I shake myself from my reverie of genesis and decline. I say goodbye to my Inuit hunter and his wife as they hang the kayak high above their shelter. If they don’t, the dogs will chew the kayak skins to a gluey mush. But they stay with me for such a long time afterwards…….
The poetry event begins. The work in progress of the Poets in Residence is extraordinary and we knew it would be. Then the young people’s poetry is extraordinary. Did we know that it would be? These young poets possess rare grace, their words holding us spellbound, more I am sure, than they know. Their poems astound. They have understood so well the lives of the peoples through what they uncovered in the language of their objects.

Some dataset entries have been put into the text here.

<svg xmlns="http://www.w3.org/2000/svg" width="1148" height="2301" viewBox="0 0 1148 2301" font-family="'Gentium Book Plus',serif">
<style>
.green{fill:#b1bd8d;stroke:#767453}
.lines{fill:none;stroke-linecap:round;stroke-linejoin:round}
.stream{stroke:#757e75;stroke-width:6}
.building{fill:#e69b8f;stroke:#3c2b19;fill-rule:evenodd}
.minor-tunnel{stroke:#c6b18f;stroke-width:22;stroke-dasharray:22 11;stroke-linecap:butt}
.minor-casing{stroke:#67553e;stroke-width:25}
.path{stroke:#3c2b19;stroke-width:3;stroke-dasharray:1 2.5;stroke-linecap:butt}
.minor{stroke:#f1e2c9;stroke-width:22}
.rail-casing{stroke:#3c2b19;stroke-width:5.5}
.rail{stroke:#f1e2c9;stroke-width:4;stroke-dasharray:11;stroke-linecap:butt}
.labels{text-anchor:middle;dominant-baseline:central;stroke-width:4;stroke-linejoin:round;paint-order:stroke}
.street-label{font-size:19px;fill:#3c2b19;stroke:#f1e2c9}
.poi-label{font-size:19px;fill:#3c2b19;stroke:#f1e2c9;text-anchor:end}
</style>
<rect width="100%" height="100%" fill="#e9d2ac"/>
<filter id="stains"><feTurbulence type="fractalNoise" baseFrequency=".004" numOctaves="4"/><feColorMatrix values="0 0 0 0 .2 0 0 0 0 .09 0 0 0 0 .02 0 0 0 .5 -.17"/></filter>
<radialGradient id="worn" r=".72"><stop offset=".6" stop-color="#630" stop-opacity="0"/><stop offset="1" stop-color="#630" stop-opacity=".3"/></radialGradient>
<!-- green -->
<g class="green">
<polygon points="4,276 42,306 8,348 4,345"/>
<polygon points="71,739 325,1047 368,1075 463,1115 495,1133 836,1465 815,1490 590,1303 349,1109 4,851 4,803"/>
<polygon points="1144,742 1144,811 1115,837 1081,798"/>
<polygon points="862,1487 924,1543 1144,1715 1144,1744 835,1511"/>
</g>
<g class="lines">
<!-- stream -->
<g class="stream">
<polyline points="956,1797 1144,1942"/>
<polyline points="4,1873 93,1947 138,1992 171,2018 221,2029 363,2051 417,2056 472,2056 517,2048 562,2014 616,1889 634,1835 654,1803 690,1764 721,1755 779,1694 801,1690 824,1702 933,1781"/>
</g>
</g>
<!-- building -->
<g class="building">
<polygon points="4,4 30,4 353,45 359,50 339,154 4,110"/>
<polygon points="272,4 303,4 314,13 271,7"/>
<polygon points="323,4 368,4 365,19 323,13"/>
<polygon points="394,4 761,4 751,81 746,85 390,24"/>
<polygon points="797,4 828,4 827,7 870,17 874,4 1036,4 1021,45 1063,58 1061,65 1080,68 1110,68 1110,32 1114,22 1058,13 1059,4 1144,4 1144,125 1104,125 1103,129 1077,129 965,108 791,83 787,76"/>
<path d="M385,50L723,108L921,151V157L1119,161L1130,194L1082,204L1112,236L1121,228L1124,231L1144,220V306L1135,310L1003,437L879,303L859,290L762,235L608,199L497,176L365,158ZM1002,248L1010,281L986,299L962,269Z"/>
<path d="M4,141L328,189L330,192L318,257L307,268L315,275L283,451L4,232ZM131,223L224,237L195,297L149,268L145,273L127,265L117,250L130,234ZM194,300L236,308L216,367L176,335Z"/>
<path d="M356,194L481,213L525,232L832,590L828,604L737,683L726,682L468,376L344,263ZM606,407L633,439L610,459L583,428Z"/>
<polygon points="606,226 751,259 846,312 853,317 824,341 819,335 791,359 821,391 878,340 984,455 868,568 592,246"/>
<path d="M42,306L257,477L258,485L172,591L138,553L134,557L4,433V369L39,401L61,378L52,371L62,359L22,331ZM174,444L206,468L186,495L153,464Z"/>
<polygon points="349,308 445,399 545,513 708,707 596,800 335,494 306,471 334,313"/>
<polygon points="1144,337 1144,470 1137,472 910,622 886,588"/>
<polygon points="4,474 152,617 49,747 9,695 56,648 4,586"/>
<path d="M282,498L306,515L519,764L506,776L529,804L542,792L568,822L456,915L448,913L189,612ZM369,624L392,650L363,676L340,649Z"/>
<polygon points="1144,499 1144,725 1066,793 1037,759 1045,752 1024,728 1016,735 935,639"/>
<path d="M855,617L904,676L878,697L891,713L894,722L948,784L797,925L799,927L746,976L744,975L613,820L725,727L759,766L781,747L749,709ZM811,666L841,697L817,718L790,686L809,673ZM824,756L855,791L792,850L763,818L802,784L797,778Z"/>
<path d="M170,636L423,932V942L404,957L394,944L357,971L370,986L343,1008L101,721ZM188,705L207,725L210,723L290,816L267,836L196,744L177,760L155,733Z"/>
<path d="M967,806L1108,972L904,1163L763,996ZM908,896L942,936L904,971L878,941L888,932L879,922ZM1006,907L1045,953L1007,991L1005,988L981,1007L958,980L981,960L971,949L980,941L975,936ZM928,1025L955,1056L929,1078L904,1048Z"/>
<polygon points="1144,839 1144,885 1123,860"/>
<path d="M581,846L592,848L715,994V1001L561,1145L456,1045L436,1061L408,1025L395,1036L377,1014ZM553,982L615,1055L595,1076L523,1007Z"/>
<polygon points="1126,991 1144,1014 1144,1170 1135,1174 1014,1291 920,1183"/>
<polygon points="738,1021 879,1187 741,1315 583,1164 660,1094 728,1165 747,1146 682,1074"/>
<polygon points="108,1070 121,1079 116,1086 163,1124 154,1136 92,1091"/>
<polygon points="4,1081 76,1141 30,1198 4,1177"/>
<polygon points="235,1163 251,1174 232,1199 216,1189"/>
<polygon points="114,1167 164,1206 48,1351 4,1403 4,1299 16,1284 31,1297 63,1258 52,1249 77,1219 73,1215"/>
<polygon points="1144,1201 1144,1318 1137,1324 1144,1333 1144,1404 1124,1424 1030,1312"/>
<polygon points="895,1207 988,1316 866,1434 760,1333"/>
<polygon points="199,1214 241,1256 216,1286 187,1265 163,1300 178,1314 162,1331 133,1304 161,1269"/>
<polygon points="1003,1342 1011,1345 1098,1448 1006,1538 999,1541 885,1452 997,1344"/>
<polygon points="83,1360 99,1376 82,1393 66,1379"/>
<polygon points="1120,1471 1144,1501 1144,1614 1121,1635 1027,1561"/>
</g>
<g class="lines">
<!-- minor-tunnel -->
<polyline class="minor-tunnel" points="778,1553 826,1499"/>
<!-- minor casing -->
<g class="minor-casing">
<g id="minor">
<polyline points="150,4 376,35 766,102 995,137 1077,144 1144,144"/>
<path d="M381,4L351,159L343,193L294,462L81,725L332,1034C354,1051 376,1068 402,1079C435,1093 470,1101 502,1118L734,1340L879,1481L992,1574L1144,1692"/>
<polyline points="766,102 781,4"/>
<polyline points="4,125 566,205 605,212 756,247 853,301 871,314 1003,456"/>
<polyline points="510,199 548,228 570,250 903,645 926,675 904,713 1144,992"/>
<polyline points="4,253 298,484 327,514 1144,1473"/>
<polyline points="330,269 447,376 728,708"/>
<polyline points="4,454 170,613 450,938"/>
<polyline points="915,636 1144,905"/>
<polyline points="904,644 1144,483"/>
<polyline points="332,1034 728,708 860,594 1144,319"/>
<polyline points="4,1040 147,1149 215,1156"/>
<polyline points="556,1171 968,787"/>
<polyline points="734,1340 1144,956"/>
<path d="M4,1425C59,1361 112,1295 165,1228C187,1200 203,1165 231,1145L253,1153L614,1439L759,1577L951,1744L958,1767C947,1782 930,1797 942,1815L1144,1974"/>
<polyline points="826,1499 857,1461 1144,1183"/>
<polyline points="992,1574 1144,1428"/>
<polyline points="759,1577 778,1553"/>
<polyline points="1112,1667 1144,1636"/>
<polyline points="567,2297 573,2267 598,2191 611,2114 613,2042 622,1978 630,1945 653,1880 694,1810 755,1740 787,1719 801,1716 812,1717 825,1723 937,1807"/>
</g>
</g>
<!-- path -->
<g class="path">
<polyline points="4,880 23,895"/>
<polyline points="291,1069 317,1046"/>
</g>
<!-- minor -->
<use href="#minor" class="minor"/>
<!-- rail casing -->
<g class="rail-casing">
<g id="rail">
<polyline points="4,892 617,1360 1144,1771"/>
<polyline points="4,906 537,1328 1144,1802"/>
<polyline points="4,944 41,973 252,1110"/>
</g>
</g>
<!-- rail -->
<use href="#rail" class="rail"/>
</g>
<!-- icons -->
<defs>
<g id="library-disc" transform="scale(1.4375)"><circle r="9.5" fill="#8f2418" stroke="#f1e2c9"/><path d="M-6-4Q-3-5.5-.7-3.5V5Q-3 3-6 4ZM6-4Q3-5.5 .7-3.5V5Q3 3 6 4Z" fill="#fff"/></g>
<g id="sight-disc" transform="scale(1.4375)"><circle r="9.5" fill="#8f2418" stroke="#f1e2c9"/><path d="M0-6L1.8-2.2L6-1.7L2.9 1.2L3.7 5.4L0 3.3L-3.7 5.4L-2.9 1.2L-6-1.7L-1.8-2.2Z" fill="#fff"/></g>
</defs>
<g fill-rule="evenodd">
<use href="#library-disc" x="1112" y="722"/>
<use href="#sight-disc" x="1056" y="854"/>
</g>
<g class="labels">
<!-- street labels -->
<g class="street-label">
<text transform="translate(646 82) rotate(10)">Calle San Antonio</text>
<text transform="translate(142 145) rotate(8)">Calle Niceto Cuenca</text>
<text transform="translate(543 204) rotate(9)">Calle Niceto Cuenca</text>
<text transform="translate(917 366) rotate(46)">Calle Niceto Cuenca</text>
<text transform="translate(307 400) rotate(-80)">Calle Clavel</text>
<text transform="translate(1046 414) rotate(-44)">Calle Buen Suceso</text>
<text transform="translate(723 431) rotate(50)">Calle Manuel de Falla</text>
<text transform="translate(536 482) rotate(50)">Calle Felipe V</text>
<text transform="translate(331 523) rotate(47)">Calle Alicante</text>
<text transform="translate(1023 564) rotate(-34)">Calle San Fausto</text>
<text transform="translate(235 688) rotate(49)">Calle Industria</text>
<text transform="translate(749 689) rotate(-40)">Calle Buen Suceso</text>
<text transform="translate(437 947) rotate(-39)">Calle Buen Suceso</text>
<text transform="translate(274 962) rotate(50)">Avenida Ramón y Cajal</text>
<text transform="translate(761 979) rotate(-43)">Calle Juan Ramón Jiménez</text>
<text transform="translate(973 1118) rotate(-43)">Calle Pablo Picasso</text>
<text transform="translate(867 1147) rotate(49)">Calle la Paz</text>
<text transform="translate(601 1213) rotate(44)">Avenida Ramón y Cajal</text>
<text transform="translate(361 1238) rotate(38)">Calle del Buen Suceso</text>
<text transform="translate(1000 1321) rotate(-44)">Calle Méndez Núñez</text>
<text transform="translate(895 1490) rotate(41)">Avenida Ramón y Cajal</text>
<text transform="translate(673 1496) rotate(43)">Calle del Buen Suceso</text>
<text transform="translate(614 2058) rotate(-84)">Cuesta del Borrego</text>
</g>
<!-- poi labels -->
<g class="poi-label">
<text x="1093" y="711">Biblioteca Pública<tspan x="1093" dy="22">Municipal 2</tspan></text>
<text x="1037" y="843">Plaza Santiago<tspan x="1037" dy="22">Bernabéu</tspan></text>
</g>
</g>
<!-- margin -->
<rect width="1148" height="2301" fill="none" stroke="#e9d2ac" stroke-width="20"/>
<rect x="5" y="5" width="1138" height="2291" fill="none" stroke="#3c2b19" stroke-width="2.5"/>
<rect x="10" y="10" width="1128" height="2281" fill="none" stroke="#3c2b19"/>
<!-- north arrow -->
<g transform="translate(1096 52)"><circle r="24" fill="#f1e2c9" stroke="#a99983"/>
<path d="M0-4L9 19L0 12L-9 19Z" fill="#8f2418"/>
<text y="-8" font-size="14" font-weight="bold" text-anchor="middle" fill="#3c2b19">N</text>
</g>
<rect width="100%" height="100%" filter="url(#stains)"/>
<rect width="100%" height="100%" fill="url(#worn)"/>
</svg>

They have entered into an authentic imaginative intimacy with the makers of the objects. The ages between them melt away. The dead are brought back from faint to full; to life through the new poetry inspired by the piece of ceremonial cloth, the letter, the tool, the shroud, the bloodied rag, the toy, the jewelled mirror. We know, as we listen to the words of our new poets, that we are experiencing feelings right here tonight in the Museum, which are the feelings that the makers of the artefacts felt. Did some of them also feel that they might be living at the end of times, witnesses to The Last Disaster?
Anne Murray
[1] This tradition is being reanimated in a remarkable way through documentary and feature film by the Canadian Inuit communities. In Cambridge, a few days after the MAA event we were treated to a showing of ‘Atarnajuat – the Fast Runner’ the first full length feature film made entirely by an Inuit production unit and retelling a 500 year old Inuit myth. The film won the Golden Camera at Cannes in 2001 and was Canada’s top grossing film in 2002. I saw it only a few days after the poetry event at the MAA as part of a week of Arctic Cinema organised by the Cambridge Polar Museum and the Arts Picturehouse Cambridge.